Wir treffen uns in München über den Gleisen, dort, wo Franz Doblers neuer Roman beginnt, ein Buch, das nun monatelang die Krimiliste der «Zeit» angeführt hat und von dem sie sagen, dass es auch sehr viel über Deutschland erzählt, und eigentlich gar kein wirklicher Kriminalroman ist. Wäre da nicht die Waffe gewesen, die Waffe des Mannes, den der Kommissar Fallner erschossen hat, und die dann gar nicht mehr da war. Aber der Kommissar ist auf seiner selbsttherapeutischen ICE-Reise durch Deutschland sicher, dass da eine Waffe war. Er erschiesst doch keinen Unbewaffneten! Nur, wer hätte die Waffe verschwinden lassen können? Der Einzige, der auch noch am Tatort war, war sein Partner, und was hätte der für ein Interesse, sein Leben zu zerstören?

Ein Bulle als Hauptfigur, das ist schon einmal bemerkenswert. Denn die Hauptfiguren in Doblers Romanen, Erzählungen, Sachbüchern und sogar journalistischen Arbeiten waren bislang meist jene, die auf der anderen Seite des Gesetzes stehen: die Rausgefallenen, die am Abgrund, jene, die mit dem Gesetz in Konflikt geraten sind oder zumindest quer in dieser durchnormierten deutschen Landschaft stehen.

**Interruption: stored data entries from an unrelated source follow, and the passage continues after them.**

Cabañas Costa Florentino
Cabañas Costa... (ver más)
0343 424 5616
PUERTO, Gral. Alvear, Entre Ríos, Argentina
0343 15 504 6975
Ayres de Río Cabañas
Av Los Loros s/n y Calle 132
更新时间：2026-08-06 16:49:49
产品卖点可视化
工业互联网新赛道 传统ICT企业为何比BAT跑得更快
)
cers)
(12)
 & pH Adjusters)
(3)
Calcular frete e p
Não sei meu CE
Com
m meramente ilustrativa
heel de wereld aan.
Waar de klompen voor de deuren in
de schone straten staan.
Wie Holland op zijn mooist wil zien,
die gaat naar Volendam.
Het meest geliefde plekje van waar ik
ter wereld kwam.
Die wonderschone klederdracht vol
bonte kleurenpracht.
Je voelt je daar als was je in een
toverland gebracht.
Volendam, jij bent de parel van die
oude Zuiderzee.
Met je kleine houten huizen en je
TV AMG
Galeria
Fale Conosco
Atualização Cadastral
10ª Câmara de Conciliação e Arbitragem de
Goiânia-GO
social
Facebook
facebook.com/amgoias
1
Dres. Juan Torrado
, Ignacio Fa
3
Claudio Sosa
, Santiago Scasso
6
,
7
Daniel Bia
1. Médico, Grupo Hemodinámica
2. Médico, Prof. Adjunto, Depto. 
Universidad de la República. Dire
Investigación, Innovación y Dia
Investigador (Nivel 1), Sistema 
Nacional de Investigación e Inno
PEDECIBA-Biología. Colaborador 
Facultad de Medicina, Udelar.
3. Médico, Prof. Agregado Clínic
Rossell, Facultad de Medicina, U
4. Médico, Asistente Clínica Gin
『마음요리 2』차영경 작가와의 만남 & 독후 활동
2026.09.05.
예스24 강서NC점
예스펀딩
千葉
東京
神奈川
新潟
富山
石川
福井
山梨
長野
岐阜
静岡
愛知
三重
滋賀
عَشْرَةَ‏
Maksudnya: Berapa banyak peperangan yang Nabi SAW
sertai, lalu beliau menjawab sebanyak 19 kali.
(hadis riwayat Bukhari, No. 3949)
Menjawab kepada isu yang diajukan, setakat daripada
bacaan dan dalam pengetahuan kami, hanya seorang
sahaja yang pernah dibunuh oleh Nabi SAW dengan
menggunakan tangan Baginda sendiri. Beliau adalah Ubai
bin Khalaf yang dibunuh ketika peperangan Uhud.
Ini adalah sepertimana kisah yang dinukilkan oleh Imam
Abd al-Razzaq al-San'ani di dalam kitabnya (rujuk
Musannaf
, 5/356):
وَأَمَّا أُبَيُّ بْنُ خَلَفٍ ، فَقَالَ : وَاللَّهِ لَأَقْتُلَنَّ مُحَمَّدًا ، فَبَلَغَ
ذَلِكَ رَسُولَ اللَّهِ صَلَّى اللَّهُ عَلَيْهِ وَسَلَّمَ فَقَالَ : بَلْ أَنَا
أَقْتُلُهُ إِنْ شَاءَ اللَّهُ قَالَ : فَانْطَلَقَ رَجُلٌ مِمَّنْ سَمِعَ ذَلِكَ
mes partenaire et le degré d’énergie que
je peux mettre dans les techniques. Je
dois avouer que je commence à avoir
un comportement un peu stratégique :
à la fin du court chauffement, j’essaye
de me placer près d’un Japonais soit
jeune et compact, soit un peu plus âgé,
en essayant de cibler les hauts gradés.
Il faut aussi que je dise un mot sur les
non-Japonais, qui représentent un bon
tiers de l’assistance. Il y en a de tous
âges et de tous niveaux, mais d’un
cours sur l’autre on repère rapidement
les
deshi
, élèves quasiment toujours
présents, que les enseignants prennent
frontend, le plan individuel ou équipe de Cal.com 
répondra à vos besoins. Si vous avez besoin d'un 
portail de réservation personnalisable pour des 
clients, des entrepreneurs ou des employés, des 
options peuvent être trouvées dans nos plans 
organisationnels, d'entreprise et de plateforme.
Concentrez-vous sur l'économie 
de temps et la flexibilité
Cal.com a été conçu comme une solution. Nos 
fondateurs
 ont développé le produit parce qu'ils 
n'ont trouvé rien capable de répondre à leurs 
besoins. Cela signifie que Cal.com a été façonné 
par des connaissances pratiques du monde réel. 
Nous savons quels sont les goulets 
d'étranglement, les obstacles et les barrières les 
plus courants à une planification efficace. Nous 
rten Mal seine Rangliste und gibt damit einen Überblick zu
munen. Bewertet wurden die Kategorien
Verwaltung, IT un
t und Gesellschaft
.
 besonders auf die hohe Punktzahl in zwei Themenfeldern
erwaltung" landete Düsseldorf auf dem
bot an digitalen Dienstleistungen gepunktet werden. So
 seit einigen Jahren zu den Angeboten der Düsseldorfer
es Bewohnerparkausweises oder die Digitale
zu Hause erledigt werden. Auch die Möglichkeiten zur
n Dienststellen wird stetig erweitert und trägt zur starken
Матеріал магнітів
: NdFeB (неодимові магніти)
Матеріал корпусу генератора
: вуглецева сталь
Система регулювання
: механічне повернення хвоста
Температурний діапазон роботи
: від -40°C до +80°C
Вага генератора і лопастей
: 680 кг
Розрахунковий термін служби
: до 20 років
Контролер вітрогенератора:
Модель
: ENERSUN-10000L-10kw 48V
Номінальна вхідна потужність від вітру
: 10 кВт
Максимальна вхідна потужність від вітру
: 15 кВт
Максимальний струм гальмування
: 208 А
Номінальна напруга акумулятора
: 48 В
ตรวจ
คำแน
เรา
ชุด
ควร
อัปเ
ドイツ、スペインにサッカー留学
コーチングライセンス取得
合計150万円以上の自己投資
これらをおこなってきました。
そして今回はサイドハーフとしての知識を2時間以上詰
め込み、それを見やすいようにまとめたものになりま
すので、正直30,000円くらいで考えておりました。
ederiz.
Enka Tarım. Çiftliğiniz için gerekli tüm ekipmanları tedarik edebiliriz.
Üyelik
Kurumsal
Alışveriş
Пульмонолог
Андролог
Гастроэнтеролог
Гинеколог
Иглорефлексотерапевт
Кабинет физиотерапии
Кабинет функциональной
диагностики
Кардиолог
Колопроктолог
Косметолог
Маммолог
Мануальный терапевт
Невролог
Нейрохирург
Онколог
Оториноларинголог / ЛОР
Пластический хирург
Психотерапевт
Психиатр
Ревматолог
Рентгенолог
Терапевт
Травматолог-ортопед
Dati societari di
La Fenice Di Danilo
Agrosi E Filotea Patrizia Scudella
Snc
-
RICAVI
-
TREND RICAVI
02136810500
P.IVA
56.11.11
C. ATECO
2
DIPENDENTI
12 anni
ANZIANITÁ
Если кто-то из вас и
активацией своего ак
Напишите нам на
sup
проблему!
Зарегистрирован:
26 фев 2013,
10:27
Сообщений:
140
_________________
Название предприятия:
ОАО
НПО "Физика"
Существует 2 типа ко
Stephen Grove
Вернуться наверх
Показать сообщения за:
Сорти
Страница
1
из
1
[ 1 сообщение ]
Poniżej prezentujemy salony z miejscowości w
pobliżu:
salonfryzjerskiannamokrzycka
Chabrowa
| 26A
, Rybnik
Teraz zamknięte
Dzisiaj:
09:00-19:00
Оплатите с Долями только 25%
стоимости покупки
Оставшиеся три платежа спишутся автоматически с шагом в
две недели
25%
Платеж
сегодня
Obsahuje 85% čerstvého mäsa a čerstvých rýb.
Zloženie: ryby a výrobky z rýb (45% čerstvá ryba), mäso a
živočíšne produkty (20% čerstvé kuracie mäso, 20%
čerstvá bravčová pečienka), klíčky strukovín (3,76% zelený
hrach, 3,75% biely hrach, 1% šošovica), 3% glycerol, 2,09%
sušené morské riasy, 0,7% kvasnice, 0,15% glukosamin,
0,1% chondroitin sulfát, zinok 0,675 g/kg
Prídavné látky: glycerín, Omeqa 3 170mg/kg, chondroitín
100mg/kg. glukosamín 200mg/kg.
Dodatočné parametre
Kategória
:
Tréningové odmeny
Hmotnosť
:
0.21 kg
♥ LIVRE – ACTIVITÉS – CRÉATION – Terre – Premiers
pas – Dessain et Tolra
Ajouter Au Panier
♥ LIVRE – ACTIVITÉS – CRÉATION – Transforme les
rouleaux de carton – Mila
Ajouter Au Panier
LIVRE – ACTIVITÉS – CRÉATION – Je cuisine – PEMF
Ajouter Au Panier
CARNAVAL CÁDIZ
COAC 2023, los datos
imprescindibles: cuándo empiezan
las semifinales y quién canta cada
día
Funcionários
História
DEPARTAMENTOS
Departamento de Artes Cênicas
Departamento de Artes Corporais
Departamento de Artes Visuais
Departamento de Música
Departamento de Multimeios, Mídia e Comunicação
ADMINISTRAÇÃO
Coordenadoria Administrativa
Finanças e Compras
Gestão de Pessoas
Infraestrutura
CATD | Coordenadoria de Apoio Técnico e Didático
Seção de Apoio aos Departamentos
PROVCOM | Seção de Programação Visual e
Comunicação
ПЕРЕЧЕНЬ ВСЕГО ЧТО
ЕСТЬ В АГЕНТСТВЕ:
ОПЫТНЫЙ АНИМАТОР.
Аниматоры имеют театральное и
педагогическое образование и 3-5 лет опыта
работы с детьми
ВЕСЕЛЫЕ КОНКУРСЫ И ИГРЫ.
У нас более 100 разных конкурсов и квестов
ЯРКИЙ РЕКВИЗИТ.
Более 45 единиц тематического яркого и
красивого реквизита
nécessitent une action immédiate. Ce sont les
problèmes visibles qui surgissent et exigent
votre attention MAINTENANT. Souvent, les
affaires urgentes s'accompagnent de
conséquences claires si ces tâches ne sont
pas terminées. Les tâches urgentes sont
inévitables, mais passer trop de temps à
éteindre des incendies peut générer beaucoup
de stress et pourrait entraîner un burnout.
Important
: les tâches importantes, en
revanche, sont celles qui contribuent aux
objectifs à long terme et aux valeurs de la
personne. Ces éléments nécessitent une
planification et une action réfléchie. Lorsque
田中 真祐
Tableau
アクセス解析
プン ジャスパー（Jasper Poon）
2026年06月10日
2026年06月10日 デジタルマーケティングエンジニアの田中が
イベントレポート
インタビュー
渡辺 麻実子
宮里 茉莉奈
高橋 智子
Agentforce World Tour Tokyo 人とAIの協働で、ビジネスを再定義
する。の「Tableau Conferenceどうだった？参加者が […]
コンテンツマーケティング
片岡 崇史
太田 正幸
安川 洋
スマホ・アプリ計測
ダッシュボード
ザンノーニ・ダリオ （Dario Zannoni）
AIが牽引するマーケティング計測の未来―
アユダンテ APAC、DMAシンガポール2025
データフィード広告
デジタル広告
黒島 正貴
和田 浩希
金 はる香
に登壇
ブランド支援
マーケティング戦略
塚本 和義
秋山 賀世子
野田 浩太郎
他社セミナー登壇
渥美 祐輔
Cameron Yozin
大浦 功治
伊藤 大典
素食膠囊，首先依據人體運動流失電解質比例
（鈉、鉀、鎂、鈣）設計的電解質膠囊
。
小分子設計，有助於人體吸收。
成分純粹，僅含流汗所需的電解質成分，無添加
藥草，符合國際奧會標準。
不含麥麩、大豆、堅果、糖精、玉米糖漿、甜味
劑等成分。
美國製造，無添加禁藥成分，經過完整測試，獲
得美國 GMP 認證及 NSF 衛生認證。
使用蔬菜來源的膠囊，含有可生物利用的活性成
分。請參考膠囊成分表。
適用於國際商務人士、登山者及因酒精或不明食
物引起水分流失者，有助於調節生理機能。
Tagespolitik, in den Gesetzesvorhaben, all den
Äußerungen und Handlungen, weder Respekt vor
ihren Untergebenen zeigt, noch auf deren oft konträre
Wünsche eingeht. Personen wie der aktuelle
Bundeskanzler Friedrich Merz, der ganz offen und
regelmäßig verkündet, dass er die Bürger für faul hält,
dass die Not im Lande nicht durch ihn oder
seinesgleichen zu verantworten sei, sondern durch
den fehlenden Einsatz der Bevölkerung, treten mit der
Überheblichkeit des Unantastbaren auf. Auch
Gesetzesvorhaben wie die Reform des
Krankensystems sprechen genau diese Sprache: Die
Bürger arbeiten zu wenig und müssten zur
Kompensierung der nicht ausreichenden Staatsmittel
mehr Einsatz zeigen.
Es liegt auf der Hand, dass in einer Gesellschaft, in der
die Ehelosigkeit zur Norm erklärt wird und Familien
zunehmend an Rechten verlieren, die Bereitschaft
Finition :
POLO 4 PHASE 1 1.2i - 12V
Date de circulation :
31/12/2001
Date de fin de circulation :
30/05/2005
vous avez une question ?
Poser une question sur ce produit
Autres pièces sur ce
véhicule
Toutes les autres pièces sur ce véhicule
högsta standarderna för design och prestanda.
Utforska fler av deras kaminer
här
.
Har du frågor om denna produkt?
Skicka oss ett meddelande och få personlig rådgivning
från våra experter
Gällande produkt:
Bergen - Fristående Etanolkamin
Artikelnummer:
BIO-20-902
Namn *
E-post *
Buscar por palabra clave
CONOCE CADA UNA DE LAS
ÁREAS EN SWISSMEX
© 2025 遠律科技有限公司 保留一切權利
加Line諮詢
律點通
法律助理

Fallners Gewissen spielt nicht mit

In seiner Johnny-Cash-Biografie «The Beast in Me» von 2002, die ihn in Deutschland zum führenden Cash- und Country-Experten machte, lässt Dobler Quentin Tarantino sagen: «Die Männer, von denen Cash singt, sind Verlierer; sie sitzen im Knast oder stehen unterm Galgen, sie heulen, sie büssen, sie bezahlen und bereuen, Mitleid erregende Gestalten.» Dasselbe könnte man auch über Doblers Texte sagen, nur dass er nicht Mitleid erweckt, sondern den Verlierern in seinen Texten Würde verleiht. Selbst wenn sie am Ende scheitern, wie etwa in «Die letzte Flucht», einem Text über den bayrischen Bankräuber und Autodieb Theo Berger, der mit der lakonischen Fussnote endet, dass sich Berger 2003 in einer Zelle der Justizvollzugsanstalt Straubing erhängt hat: «Berger gegen die Bullen, es war ein tragikomisches Spiel, in dem er zwar viele Punkte holte, das er aber nicht gewinnen konnte.»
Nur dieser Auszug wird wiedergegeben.